Even a telekinetic has no way of defending himself against a stab in the back. The blade went deep. The boy dropped. In the same moment, with the pressure withdrawn, the deputy slipped and fell on his face. The chief seized the wounded, convulsing boy and hurled him into the Trouble Fungus. He landed beside the soft mass of the dead deputy, and Martell watched in honor as the sinister loops locked into place. Sickness assailed him. He ran halfway through the disciplinary techniques before his mind would work properly again.
By then the police chief and his deputy had recovered their calmness. With scarcely a look at the two dissolving corpses, they seized Martell and hauled him back into the chapel.
“You killed a boy,” Martell said, breaking loose. “Stabbed him in the back. Where’s your honor?”
“I’ll settle that before our court, priest. The boy was a murderer. And under the spell of dangerous doctrines. He knew we were closing you down. It was a violation to be here. Why isn’t that reactor off?”
Martell groped for words. He wanted to say that he did not intend to accept defeat, that he was staying on here, determined to fight even to the point of martyrdom, despite their order that he shut up shop. But the brutal killing of his only convert had smashed his will.
“I’ll shut the reactor down,” he said hollowly.
“Go and do it.”
Martell dismantled it. They waited, exchanging pleased glances when the light flickered out. The deputy said, “It isn’t a real chapel without the light burning, is it, priest?”
“No,” Martell replied. “I’m closing the chapel, too, I guess.”
“Didn’t last long.”
“No.”
The chief said, “Look at him with his gills flapping. All tricked out to look like one of us, and who’s he fooling? We’ll teach him.”

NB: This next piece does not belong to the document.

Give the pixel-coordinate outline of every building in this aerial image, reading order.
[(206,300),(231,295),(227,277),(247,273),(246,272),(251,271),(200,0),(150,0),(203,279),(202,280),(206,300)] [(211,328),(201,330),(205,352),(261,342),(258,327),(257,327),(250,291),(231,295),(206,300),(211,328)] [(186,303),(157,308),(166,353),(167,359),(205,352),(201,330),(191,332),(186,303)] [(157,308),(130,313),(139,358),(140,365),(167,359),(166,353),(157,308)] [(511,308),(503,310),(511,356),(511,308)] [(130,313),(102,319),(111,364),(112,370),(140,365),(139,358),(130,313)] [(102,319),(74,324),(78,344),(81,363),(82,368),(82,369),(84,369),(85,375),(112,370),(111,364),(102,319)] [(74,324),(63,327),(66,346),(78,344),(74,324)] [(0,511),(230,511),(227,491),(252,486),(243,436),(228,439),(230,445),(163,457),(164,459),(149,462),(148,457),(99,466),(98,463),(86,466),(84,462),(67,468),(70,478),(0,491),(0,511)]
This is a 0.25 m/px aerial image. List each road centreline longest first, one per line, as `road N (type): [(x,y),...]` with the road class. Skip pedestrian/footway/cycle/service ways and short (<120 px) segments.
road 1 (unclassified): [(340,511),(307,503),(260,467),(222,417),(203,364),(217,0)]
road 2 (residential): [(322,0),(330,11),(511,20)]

They moved in on him. They were burly, powerful men. Martell was unarmed, but he had no fear of them. He could defend himself. They neared him, two nightmare figures, grotesquely inhuman, their eyes bright and slitted, inner lids sliding tensely up and down, small nostrils flickering, gills atremble. Martell had to force himself to remember that he was a monster as much as they; he was a changed one now. Their brother.